The questions keep branching out. What is the drawing meant to show? Empty spaces on the shelves? So then the geezer is being sarcastic about “I wouldn’t have any of that stuff in my library”? Or they really are audiobooks, on physical CDs with shiny plastic cases? And then Zack is dumbfounded because he has never heard of audiobooks? Or instead, Zack is dumbfounded because he is quite familiar with audiobooks, but always in electronic or virtual form and never before this in a physical recording?
Thanks to Le Vieux Lapin for this one, which is some sort of word-play on language-related terms, so what is there not to oy?
For Argyle Sweater, one bad pun deserves another. The actual Pony Express is famous, but only existed for a short time, from from April 3, 1860, to October 26, 1861. Pricing didn’t help (The initial price was set at $5 per 1⁄2 ounce, then $2.50, and by July 1861 to $1. Normal mail service was $0.02 then.). The service continually lost money, and closed two days after the transcontinental telegraph connected Omaha with Sacramento.
Now we’ll segue into some that miss a bit. Kilby reminds us that Segway ceased production in June, 2020. One might ponder the various reasons why the Segway, introduced in 2001 to great fanfare, was a failure (and by the end, so out of mind it might have merited a geezer alert), while now e-bikes are flying off the shelves and electric scooters are commonly seen.
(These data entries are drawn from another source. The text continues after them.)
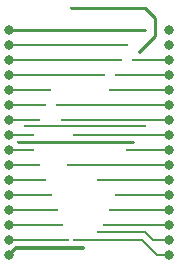
<source format=gbr>
G04 #@! TF.GenerationSoftware,KiCad,Pcbnew,(6.0.1-0)*
G04 #@! TF.CreationDate,2022-03-14T11:45:24-04:00*
G04 #@! TF.ProjectId,MBC1-TSOP40,4d424331-2d54-4534-9f50-34302e6b6963,rev?*
G04 #@! TF.SameCoordinates,Original*
G04 #@! TF.FileFunction,Copper,L2,Bot*
G04 #@! TF.FilePolarity,Positive*
%FSLAX46Y46*%
G04 Gerber Fmt 4.6, Leading zero omitted, Abs format (unit mm)*
G04 Created by KiCad (PCBNEW (6.0.1-0)) date 2022-03-14 11:45:24*
%MOMM*%
%LPD*%
G01*
G04 APERTURE LIST*
G04 #@! TA.AperFunction,ViaPad*
%ADD10C,0.800000*%
G04 #@! TD*
G04 #@! TA.AperFunction,ViaPad*
%ADD11C,0.300000*%
G04 #@! TD*
G04 #@! TA.AperFunction,Conductor*
%ADD12C,0.250000*%
G04 #@! TD*
G04 #@! TA.AperFunction,Conductor*
%ADD13C,0.200000*%
G04 #@! TD*
G04 #@! TA.AperFunction,Conductor*
%ADD14C,0.300000*%
G04 #@! TD*
G04 APERTURE END LIST*
D10*
G04 #@! TO.N,VCC*
X119400000Y-49300000D03*
G04 #@! TO.N,A18*
X119400000Y-50570000D03*
D11*
G04 #@! TO.N,A17*
X116370000Y-51840000D03*
D10*
X119400000Y-51840000D03*
D11*
G04 #@! TO.N,A14*
X114870000Y-53110000D03*
D10*
X119400000Y-53110000D03*
D11*
G04 #@! TO.N,A13*
X114370000Y-54380000D03*
D10*
X119400000Y-54380000D03*
D11*
G04 #@! TO.N,A8*
X109875000Y-55650000D03*
D10*
X119400000Y-55650000D03*
D11*
G04 #@! TO.N,A9*
X110375000Y-56925000D03*
D10*
X119400000Y-56920000D03*
D11*
G04 #@! TO.N,A11*
X111370000Y-58190000D03*
D10*
X119400000Y-58190000D03*
D11*
G04 #@! TO.N,/OE*
X115850000Y-59450000D03*
D10*
X119400000Y-59460000D03*
G04 #@! TO.N,A10*
X119400000Y-60730000D03*
D11*
X110875000Y-60730000D03*
D10*
G04 #@! TO.N,CE*
X119400000Y-62000000D03*
D11*
X113370000Y-62000000D03*
G04 #@! TO.N,D7*
X114875000Y-63250000D03*
D10*
X119400000Y-63270000D03*
D11*
G04 #@! TO.N,D6*
X114375000Y-64525000D03*
D10*
X119400000Y-64540000D03*
D11*
G04 #@! TO.N,D5*
X113875000Y-65800000D03*
D10*
X119400000Y-65810000D03*
G04 #@! TO.N,D4*
X119400000Y-67080000D03*
D11*
X113375000Y-66400000D03*
G04 #@! TO.N,D3*
X111375000Y-67100000D03*
D10*
X119400000Y-68350000D03*
D11*
G04 #@! TO.N,GND*
X112120000Y-67780000D03*
D10*
X105850000Y-68350000D03*
G04 #@! TO.N,D2*
X105850000Y-67080000D03*
D11*
X110875000Y-67100000D03*
G04 #@! TO.N,D1*
X110375000Y-65825000D03*
D10*
X105850000Y-65810000D03*
G04 #@! TO.N,D0*
X105850000Y-64540000D03*
D11*
X109875000Y-64550000D03*
D10*
G04 #@! TO.N,A0*
X105850000Y-63270000D03*
D11*
X109375000Y-63275000D03*
G04 #@! TO.N,A1*
X108875000Y-62000000D03*
D10*
X105850000Y-62000000D03*
G04 #@! TO.N,A2*
X105850000Y-60730000D03*
D11*
X108375000Y-60750000D03*
D10*
G04 #@! TO.N,A3*
X105850000Y-59460000D03*
D11*
X107875000Y-59450000D03*
G04 #@! TO.N,A4*
X107875000Y-58200000D03*
D10*
X105850000Y-58190000D03*
G04 #@! TO.N,A5*
X105850000Y-56920000D03*
D11*
X108375000Y-56925000D03*
D10*
G04 #@! TO.N,A6*
X105850000Y-55650000D03*
D11*
X108875000Y-55675000D03*
D10*
G04 #@! TO.N,A7*
X105850000Y-54380000D03*
D11*
X109350000Y-54375000D03*
D10*
G04 #@! TO.N,A12*
X105850000Y-53110000D03*
D11*
X113875000Y-53100000D03*
G04 #@! TO.N,A15*
X115350000Y-51850000D03*
D10*
X105850000Y-51840000D03*
G04 #@! TO.N,A16*
X105850000Y-50570000D03*
D11*
X115870000Y-50570000D03*
G04 #@! TO.N,A19*
X117375000Y-49325000D03*
D10*
X105850000Y-49300000D03*
D11*
G04 #@! TO.N,WE*
X106650000Y-58775000D03*
X116375000Y-58775000D03*
G04 #@! TO.N,A20*
X117370000Y-57450000D03*
X107175000Y-57450000D03*
G04 #@! TO.N,A21*
X111060000Y-47470000D03*
X116870000Y-51130000D03*
G04 #@! TD*
D12*
G04 #@! TO.N,A21*
X116870000Y-51130000D02*
X118190000Y-49810000D01*
G04 #@! TO.N,WE*
X106650000Y-58775000D02*
X116375000Y-58775000D01*
D13*
G04 #@! TO.N,A17*
X116370000Y-51840000D02*
X119299980Y-51840000D01*
G04 #@! TO.N,A14*
X114870000Y-53110000D02*
X119299980Y-53110000D01*
G04 #@! TO.N,A13*
X114370000Y-54380000D02*
X119299980Y-54380000D01*
G04 #@! TO.N,A8*
X109875000Y-55650000D02*
X119299980Y-55650000D01*
G04 #@! TO.N,A9*
X119299980Y-56925000D02*
X119299980Y-56920000D01*
X110375000Y-56925000D02*
X119299980Y-56925000D01*
G04 #@! TO.N,A11*
X111370000Y-58190000D02*
X119299980Y-58190000D01*
G04 #@! TO.N,/OE*
X115850000Y-59450000D02*
X119299980Y-59450000D01*
X119299980Y-59450000D02*
X119299980Y-59460000D01*
G04 #@! TO.N,A10*
X110875000Y-60730000D02*
X119299980Y-60730000D01*
G04 #@! TO.N,CE*
X113370000Y-62000000D02*
X119299980Y-62000000D01*
G04 #@! TO.N,D7*
X119299980Y-63250000D02*
X119299980Y-63270000D01*
X114875000Y-63250000D02*
X119299980Y-63250000D01*
G04 #@! TO.N,D6*
X114375000Y-64525000D02*
X119299980Y-64525000D01*
X119299980Y-64525000D02*
X119299980Y-64540000D01*
G04 #@! TO.N,D5*
X113875000Y-65800000D02*
X119299980Y-65800000D01*
X119299980Y-65800000D02*
X119299980Y-65810000D01*
G04 #@! TO.N,D4*
X117400000Y-66400000D02*
X118080000Y-67080000D01*
X118080000Y-67080000D02*
X119299980Y-67080000D01*
X113375000Y-66400000D02*
X117400000Y-66400000D01*
G04 #@! TO.N,D3*
X111375000Y-67100000D02*
X117125000Y-67100000D01*
X117125000Y-67100000D02*
X118400000Y-68375000D01*
X119299980Y-68375000D02*
X119299980Y-68350000D01*
X118400000Y-68375000D02*
X119299980Y-68375000D01*
D14*
G04 #@! TO.N,GND*
X106010020Y-68189980D02*
X106010020Y-68350000D01*
X106420000Y-67780000D02*
X106010020Y-68189980D01*
X112120000Y-67780000D02*
X106420000Y-67780000D01*
D13*
G04 #@! TO.N,D2*
X110875000Y-67100000D02*
X105960020Y-67100000D01*
X105960020Y-67100000D02*
X105960020Y-67080000D01*
G04 #@! TO.N,D1*
X110375000Y-65825000D02*
X105960020Y-65825000D01*
X105960020Y-65825000D02*
X105960020Y-65810000D01*
G04 #@! TO.N,D0*
X105960020Y-64550000D02*
X105960020Y-64540000D01*
X109875000Y-64550000D02*
X105960020Y-64550000D01*
G04 #@! TO.N,A0*
X109375000Y-63275000D02*
X105960020Y-63275000D01*
X105960020Y-63275000D02*
X105960020Y-63270000D01*
G04 #@! TO.N,A1*
X108875000Y-62000000D02*
X105960020Y-62000000D01*
G04 #@! TO.N,A2*
X105960020Y-60750000D02*
X105960020Y-60730000D01*
X108375000Y-60750000D02*
X105960020Y-60750000D01*
G04 #@! TO.N,A3*
X107875000Y-59450000D02*
X107865000Y-59460000D01*
X107865000Y-59460000D02*
X105960020Y-59460000D01*
G04 #@! TO.N,A4*
X105960020Y-58200000D02*
X105960020Y-58190000D01*
X107875000Y-58200000D02*
X105960020Y-58200000D01*
G04 #@! TO.N,A5*
X108375000Y-56925000D02*
X105960020Y-56925000D01*
X105960020Y-56925000D02*
X105960020Y-56920000D01*
G04 #@! TO.N,A6*
X105960020Y-55675000D02*
X105960020Y-55650000D01*
X108875000Y-55675000D02*
X105960020Y-55675000D01*
G04 #@! TO.N,A7*
X109350000Y-54375000D02*
X105960020Y-54375000D01*
X105960020Y-54375000D02*
X105960020Y-54380000D01*
G04 #@! TO.N,A12*
X113875000Y-53100000D02*
X105960020Y-53100000D01*
X105960020Y-53100000D02*
X105960020Y-53110000D01*
G04 #@! TO.N,A15*
X106075000Y-51850000D02*
X106065000Y-51840000D01*
X115350000Y-51850000D02*
X106075000Y-51850000D01*
X106065000Y-51840000D02*
X105960020Y-51840000D01*
G04 #@! TO.N,A16*
X115870000Y-50570000D02*
X105960020Y-50570000D01*
D12*
G04 #@! TO.N,A19*
X117375000Y-49325000D02*
X105985020Y-49325000D01*
X105985020Y-49325000D02*
X105985020Y-49300000D01*
D13*
G04 #@! TO.N,A20*
X117370000Y-57450000D02*
X107175000Y-57450000D01*
D12*
G04 #@! TO.N,A21*
X118190000Y-49810000D02*
X118190000Y-48270000D01*
X117390000Y-47470000D02*
X111060000Y-47470000D01*
X118190000Y-48270000D02*
X117390000Y-47470000D01*
G04 #@! TD*
M02*

</source>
Well, there are some judgement calls here; let”s see if you agree. The “just ok” is enough to qualify it as a pun or Oy; but isn’t especially good, or enough to make it a funny Oy. However, the second shot, using the idea of “settling for [smthg]”, does make it work, and earns at least a chuckle. (No comment on the squirrel’s addition.)
For those of us who’ve served as executor of someone’s estate that wasn’t tied up very well, this will bring back painful memories. Painful OYs here.
And just when we were making plans to officially retire the Synchronicity category, this pair comes along within a week of each other with the same double pun. One factor is that this one was already published here, in last week’s OY list:
But come to think of it, why would Connie be surprised at any of the elements of Jeremy’s forefront concerns as depicted? These are the interests he manifests in waking life as well.
It turns out they had a whole dinosaur-themed series; so this one may lose some of the charm of the Stegosaurus showing up in the conversation out of nowhere.
I was just tickled by the key idea here, of ironic and non-ironic being explicit seating options.
This may be a word-play comic, but it was seen too late to get in the Saturday New YOy collection.
Let’s just call this format something like “text-added photo” and not get into what can or cannot properly be called “meme”.